■ **Exercise objective**:
Look through the entries. Copy each line that has the word "with".

Data extracted from a collection
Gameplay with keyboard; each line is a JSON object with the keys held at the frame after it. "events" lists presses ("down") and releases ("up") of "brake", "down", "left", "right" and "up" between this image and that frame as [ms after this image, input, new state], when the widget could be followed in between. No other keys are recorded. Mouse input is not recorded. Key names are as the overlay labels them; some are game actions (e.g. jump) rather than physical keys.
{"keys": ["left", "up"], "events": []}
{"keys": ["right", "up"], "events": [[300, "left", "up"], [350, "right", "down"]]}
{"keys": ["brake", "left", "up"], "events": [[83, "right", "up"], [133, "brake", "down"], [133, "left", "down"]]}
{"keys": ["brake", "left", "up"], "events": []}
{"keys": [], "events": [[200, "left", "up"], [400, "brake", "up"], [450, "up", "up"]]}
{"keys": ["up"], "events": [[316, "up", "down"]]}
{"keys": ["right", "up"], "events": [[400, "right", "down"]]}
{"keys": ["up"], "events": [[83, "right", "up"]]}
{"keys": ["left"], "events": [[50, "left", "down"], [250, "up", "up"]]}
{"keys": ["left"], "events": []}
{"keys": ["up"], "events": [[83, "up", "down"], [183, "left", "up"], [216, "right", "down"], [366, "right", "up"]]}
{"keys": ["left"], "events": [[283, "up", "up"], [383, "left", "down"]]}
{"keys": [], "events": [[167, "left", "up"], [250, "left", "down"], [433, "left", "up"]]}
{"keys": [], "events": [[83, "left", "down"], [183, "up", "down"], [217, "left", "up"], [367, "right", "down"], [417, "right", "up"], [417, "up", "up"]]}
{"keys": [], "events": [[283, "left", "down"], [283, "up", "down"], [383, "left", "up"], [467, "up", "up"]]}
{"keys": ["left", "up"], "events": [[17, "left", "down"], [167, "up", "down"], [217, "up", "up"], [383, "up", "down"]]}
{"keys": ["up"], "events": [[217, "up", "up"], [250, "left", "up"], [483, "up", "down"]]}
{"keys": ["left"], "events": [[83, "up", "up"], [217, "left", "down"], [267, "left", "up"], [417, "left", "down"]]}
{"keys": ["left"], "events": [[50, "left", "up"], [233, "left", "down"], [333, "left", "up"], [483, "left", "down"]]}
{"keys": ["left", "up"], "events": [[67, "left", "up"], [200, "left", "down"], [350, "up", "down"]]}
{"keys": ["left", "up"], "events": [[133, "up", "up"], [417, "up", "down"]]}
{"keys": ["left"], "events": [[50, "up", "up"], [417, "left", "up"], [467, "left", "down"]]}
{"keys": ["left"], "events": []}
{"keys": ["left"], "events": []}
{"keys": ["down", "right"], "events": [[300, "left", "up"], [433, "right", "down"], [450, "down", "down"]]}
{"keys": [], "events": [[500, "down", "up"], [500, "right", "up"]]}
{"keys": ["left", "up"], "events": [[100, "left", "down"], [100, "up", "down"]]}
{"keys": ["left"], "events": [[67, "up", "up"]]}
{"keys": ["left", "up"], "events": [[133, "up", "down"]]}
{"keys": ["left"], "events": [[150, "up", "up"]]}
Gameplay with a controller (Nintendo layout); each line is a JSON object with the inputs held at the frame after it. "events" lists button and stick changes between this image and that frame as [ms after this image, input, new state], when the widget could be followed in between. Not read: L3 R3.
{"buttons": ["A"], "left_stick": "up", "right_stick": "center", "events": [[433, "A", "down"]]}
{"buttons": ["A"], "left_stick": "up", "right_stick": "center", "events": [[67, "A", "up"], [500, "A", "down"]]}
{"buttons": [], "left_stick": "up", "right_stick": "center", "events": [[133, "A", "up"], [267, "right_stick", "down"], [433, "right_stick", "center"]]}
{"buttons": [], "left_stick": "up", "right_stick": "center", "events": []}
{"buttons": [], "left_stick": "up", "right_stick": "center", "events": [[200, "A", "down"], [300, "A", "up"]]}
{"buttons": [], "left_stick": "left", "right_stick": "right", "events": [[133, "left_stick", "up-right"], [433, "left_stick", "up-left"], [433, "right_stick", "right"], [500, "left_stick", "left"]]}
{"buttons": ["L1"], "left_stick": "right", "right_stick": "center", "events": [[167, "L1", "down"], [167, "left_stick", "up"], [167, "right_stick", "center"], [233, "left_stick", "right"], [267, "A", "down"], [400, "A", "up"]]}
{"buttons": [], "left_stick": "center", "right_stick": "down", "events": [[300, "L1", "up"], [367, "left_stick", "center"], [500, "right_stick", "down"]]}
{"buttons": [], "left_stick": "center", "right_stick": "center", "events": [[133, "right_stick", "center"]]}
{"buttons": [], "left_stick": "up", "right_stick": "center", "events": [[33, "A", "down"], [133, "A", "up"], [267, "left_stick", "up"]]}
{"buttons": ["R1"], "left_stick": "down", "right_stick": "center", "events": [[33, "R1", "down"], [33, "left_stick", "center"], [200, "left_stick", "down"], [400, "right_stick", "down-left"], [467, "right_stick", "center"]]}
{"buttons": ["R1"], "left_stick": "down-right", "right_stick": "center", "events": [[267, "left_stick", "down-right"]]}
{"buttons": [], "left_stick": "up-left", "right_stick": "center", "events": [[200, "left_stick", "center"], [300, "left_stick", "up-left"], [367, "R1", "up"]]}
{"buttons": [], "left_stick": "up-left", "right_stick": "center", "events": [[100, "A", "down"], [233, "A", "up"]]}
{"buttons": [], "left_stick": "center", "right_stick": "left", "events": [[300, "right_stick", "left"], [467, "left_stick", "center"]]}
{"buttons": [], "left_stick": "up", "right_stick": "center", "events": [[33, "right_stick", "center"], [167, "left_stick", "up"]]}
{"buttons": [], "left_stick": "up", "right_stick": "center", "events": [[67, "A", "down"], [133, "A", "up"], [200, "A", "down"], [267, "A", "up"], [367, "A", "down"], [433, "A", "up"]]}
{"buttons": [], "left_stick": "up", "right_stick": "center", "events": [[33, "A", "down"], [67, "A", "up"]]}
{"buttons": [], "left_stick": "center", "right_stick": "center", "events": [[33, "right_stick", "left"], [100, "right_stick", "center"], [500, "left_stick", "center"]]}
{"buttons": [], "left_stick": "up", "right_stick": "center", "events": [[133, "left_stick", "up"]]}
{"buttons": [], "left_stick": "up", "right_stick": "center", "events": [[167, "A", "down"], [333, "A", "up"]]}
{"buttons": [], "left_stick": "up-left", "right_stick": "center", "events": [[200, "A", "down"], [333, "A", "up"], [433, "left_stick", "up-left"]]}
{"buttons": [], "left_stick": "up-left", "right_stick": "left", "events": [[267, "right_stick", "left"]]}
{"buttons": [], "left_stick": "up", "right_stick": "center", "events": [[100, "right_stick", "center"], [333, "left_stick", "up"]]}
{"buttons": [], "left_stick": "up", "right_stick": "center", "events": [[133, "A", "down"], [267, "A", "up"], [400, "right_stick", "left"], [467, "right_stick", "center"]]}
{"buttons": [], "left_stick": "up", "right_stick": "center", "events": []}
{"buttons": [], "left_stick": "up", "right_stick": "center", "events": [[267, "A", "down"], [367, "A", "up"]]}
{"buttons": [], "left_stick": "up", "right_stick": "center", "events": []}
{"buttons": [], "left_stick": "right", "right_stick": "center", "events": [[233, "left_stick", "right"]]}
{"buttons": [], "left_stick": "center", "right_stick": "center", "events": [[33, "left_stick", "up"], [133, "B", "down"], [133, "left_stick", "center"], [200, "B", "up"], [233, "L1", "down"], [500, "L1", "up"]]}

■ **Answer space**:
Gameplay with keyboard; each line is a JSON object with the keys held at the frame after it. "events" lists presses ("down") and releases ("up") of "brake", "down", "left", "right" and "up" between this image and that frame as [ms after this image, input, new state], when the widget could be followed in between. No other keys are recorded. Mouse input is not recorded. Key names are as the overlay labels them; some are game actions (e.g. jump) rather than physical keys.
Gameplay with a controller (Nintendo layout); each line is a JSON object with the inputs held at the frame after it. "events" lists button and stick changes between this image and that frame as [ms after this image, input, new state], when the widget could be followed in between. Not read: L3 R3.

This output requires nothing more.